Kurz darauf stoppt Pjotr den Bus auf dem Hauptplatz. Auf dem vereisten Boden liegt eine leere Marlboro-Schachtel. Linkerhand erhebt sich das Hotel Polissija. Ein flaches Gebäude in der Mitte war einst das „Restaurant und Kulturpalast Energetik“, hier haben die Kraftwerksarbeiter und ihre Familien ihre Freizeit verbracht. Die einstige Straßenbeleuchtung – metallene Gestänge, von denen Hammer und Sichel baumeln – rostet vor sich hin.

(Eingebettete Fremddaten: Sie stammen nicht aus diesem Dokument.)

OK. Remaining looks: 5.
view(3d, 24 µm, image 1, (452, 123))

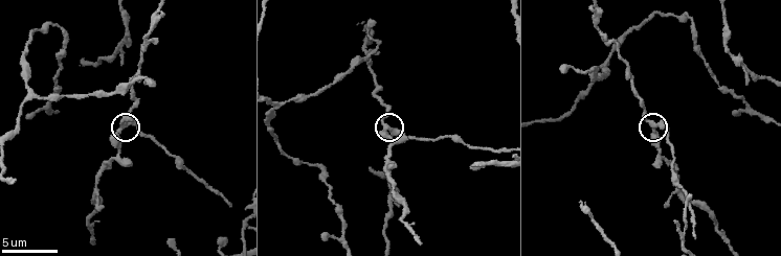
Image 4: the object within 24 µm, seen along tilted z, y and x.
view(3d, 10 µm, image 4, (385, 127))

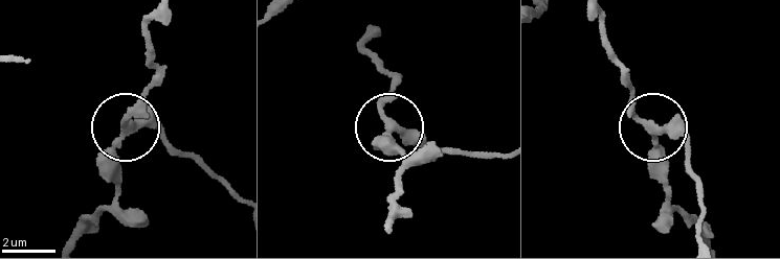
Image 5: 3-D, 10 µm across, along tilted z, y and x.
view(3d, 6 µm, image 5, (389, 123))
zoom in

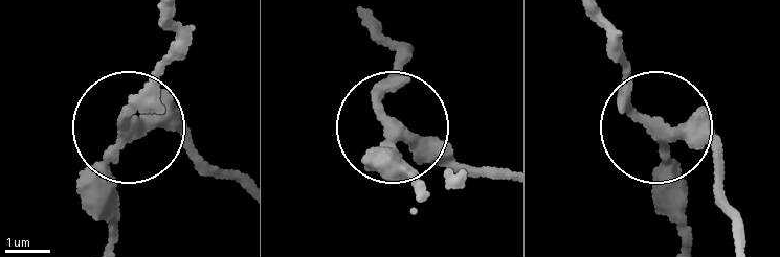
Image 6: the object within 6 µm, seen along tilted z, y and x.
keep()
runs along (242, 190), (188, 140), (140, 125), (107, 182), (107, 223) in image 6; continuous, no second neuron

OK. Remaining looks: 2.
view(3d, 24 µm, image 1, (532, 182))
looks like a crossing

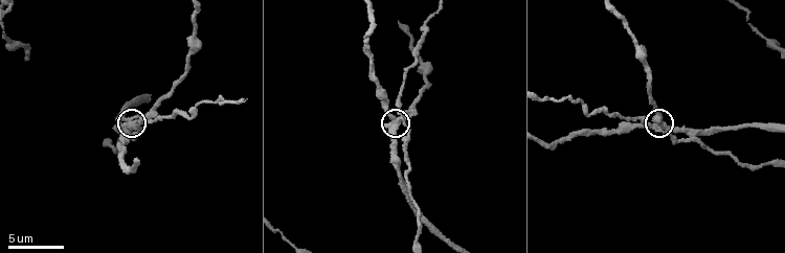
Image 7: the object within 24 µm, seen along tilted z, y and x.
view(3d, 10 µm, image 7, (395, 119))

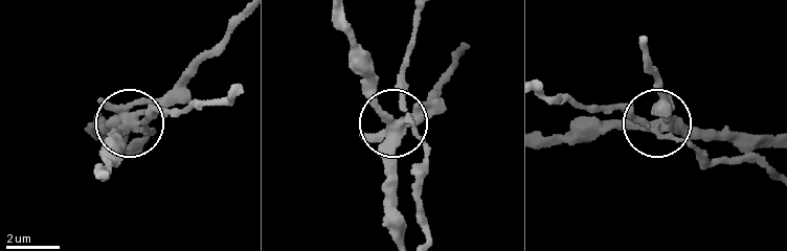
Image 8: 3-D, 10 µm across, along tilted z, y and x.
separate(image 8, (163, 97))
the part that leaves runs along (137, 124), (192, 61), (222, 38), (238, 12) in image 8; two neurons meet here

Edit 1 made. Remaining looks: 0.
done(separate at image 8, rest unchecked)

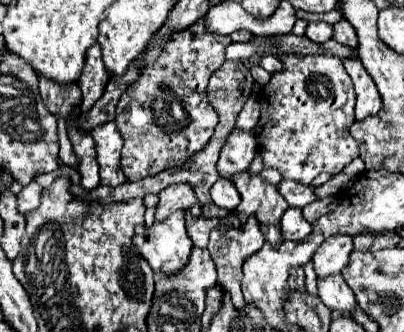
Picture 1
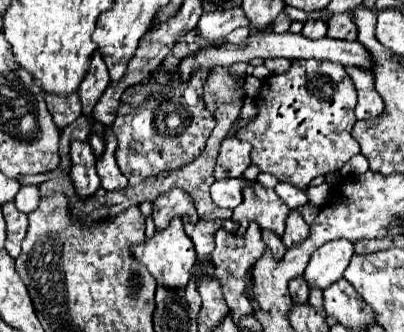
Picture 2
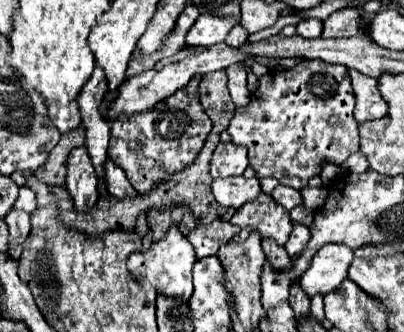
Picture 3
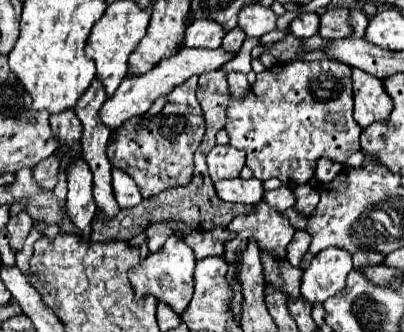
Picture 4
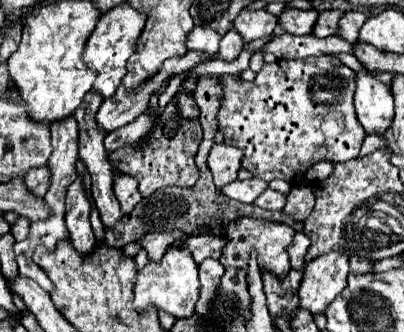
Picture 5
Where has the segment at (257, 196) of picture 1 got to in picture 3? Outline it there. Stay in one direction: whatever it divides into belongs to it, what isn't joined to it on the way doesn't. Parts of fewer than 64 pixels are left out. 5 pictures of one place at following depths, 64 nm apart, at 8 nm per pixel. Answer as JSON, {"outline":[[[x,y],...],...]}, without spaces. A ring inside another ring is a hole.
{"outline":[[[264,192],[254,202],[238,208],[230,222],[240,226],[240,232],[234,236],[232,242],[242,242],[250,236],[252,230],[256,230],[262,238],[272,238],[276,240],[276,244],[284,246],[292,232],[292,220],[288,210],[284,210]]]}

Pripjat war bis zum Tschernobyl-GAU eine Vorzeigestadt in der ukrainischen sozialistischen Sowjetrepublik. Das Durchschnittsalter der 50.000 Bewohner lag bei 28 Jahren, die meisten von ihnen verdienten gutes Geld im Atomkraftwerk. Binnen drei Tagen nach dem Unfall wurden sie alle evakuiert. Die Menschen sollten nur das Wichtigste und Lebensmittel für drei Tage mitnehmen. Anschließend könnten sie wieder zurückkehren, lautete damals die offizielle Auskunft. Doch zurück kam keiner. Pripjat wurde zur Geisterstadt.

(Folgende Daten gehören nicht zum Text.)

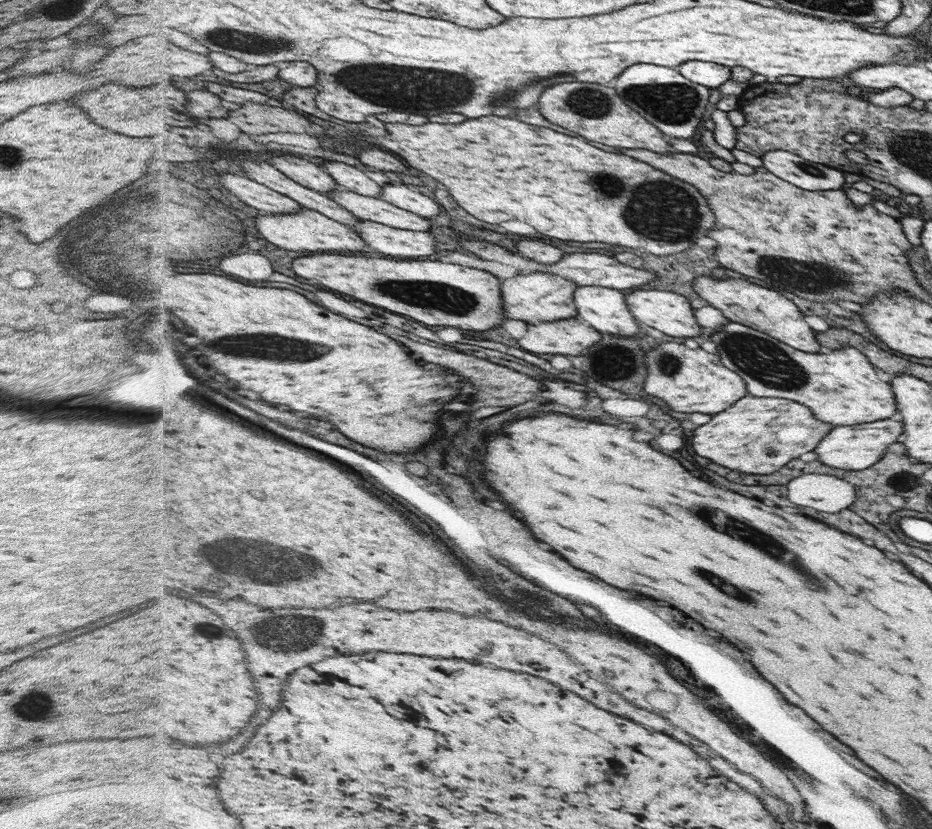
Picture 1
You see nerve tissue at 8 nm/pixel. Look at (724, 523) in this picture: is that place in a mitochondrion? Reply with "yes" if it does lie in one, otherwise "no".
yes

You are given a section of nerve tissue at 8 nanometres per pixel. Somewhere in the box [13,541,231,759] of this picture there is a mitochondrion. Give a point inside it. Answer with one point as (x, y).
(33, 703)

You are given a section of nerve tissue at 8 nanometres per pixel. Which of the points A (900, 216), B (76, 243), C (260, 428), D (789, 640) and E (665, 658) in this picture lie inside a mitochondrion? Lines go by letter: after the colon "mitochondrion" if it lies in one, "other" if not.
A: other
B: mitochondrion
C: other
D: other
E: other

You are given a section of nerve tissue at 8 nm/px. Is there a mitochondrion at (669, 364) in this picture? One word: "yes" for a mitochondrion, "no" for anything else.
yes

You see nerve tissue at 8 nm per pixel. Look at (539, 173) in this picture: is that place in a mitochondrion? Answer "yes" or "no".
no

Pjotr lässt seinen Blick über den Platz schweifen. „Pripjat war eine wunderschöne Stadt“, beteuert er. „Der Bürgermeister liebte Rosen und ließ in jedem Jahr diesen Platz bepflanzen. Wir haben die Menschen hier beneidet.“ Alle Produkte habe es zu kaufen gegeben, und schon nach einem halben Jahr bekam man eine Wohnung. Pjotr seufzt. „Dort hat die Leitung des Atomkraftwerks gewohnt“, sagt er und weist mit dem Finger auf ein großes Gebäude. „Nach der Katastrophe haben sie jedes einzelne Haus abgewaschen. Doch es war alles umsonst.“ Zwischen den Stelen der Balkons beträgt die Radioaktivität auch heute noch 4.000 Mikroröntgen.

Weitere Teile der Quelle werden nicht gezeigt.